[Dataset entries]
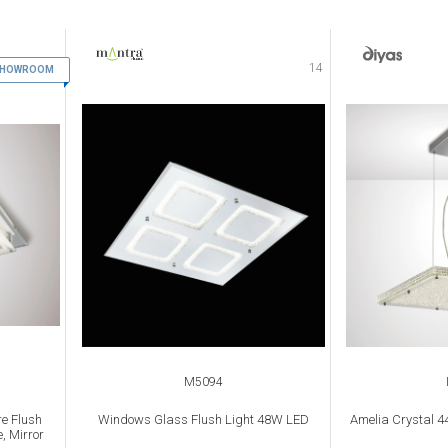
13
14
 SHOWROOM
M5094
e Flush
Windows Glass Flush Light 48W LED
Amelia Crystal 
, Mirror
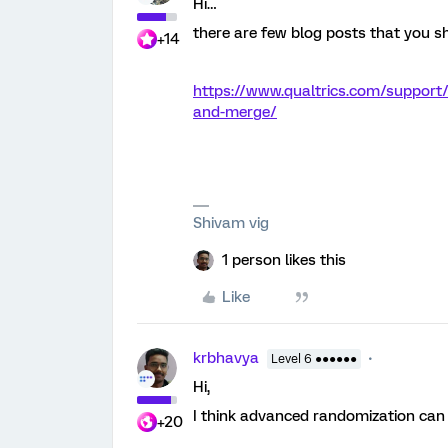
Hi…
there are few blog posts that you sho
+14
https://www.qualtrics.com/support
and-merge/
Shivam vig
1 person likes this
Like
krbhavya
Level 6 ●●●●●●
Hi,
I think advanced randomization can
+20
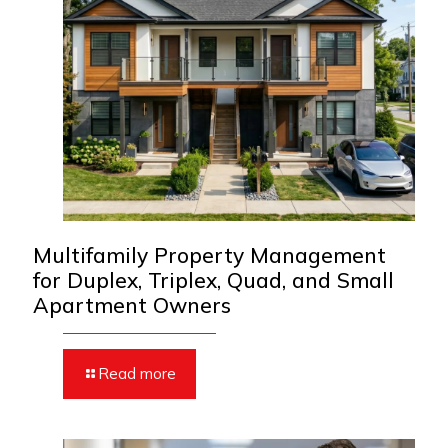
Multifamily Property Management
for Duplex, Triplex, Quad, and Small
Apartment Owners
Read more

## Exercise goal
Copy out every line of the data exactly, leaving the images behind.

## The answer
13
14
 SHOWROOM
M5094
e Flush
Windows Glass Flush Light 48W LED
Amelia Crystal 
, Mirror
Hi…
there are few blog posts that you sho
+14
https://www.qualtrics.com/support
and-merge/
Shivam vig
1 person likes this
Like
krbhavya
Level 6 ●●●●●●
Hi,
I think advanced randomization can
+20
Multifamily Property Management
for Duplex, Triplex, Quad, and Small
Apartment Owners
Read more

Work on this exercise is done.